1. The utility model provides an adjustable embedded copper foil anode plate correction device, its characterized in that, including correction backing plate (1), vertically be equipped with a plurality of backing plate recess (101) and recess connecting band (102) on correction backing plate (1), detachable is equipped with a plurality of foraminiferous movable assembly (2) and no hole movable assembly (3) in backing plate recess (101), be equipped with hole (201) on foraminiferous movable assembly (2) placed in the middle, hole (201) are corresponding with screw hole (401) size on embedded copper foil anode plate (4).

2. The adjustable embedded copper foil anode plate calibration device according to claim 1, wherein the number of the pad grooves (101) is greater than or equal to four, and the width of the pad grooves (101) is greater than 1 cm and the length is greater than 100 cm.

3. An adjustable embedded copper foil anode plate calibration device according to claim 1, wherein the width of the perforated movable element (2) and the non-perforated movable element (3) is 0.1-2 mm smaller than the width of the pad groove (101).

4. An adjustable embedded copper foil anode plate calibration device according to claim 1, wherein the pad groove (101) has a width of 2-5 cm and a length of 80-200 cm; the width of the groove connecting band (102) is 2-5 cm.

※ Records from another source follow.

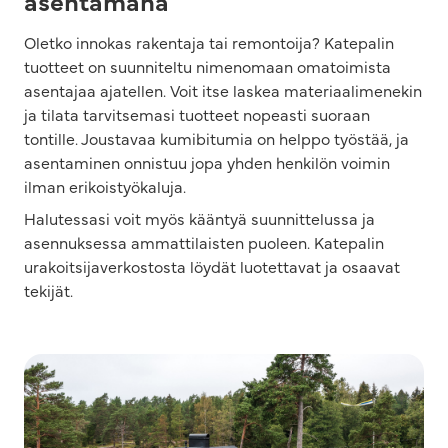
asentamana
Oletko innokas rakentaja tai remontoija? Katepalin
tuotteet on suunniteltu nimenomaan omatoimista
asentajaa ajatellen. Voit itse laskea materiaalimenekin
ja tilata tarvitsemasi tuotteet nopeasti suoraan
tontille. Joustavaa kumibitumia on helppo työstää, ja
asentaminen onnistuu jopa yhden henkilön voimin
ilman erikoistyökaluja.
Halutessasi voit myös kääntyä suunnittelussa ja
asennuksessa ammattilaisten puoleen. Katepalin
urakoitsijaverkostosta löydät luotettavat ja osaavat
tekijät.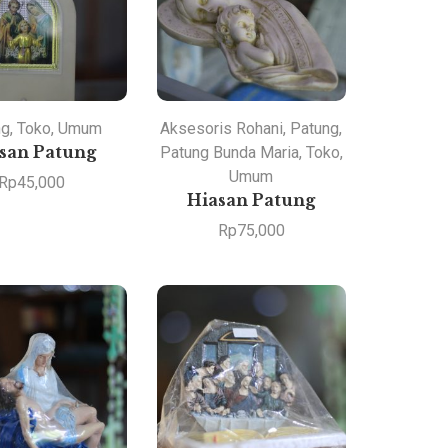
ng
,
Toko
,
Umum
Aksesoris Rohani
,
Patung
,
san Patung
Patung Bunda Maria
,
Toko
,
Umum
Rp
45,000
Hiasan Patung
Rp
75,000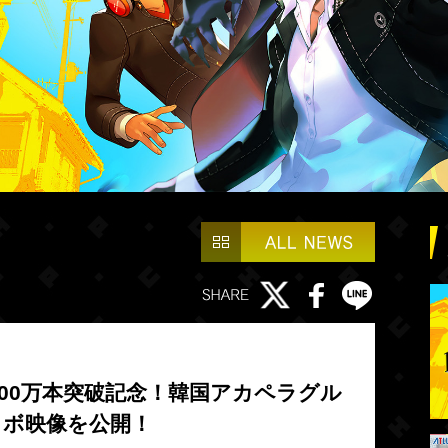
000万本突破記念！韓国アカペラグル
コラボ映像を公開！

5. The adjustable embedded copper foil anode plate correction device according to claim 1, wherein the number of the movable components (2) with holes is more than 30, the top surface of the movable components (2) with holes is square with the side length of 2-5 cm, and the diameter of the holes (201) is 1-3 cm; the number of the non-porous movable components (3) is more than 30, and the top surface of the non-porous movable components (3) is 2-5 cm in length and 2-4 cm in width.

6. An adjustable embedded copper foil anode plate calibration device according to any one of claims 1-5, wherein the materials of the calibration pad (1), the perforated movable element (2) and the non-perforated movable element (3) are hard metals.

7. The adjustable embedded copper foil anode plate sizing device according to claim 6, wherein the sizing pad (1), the perforated movable element (2) and the nonporous movable element (3) are made of steel or titanium.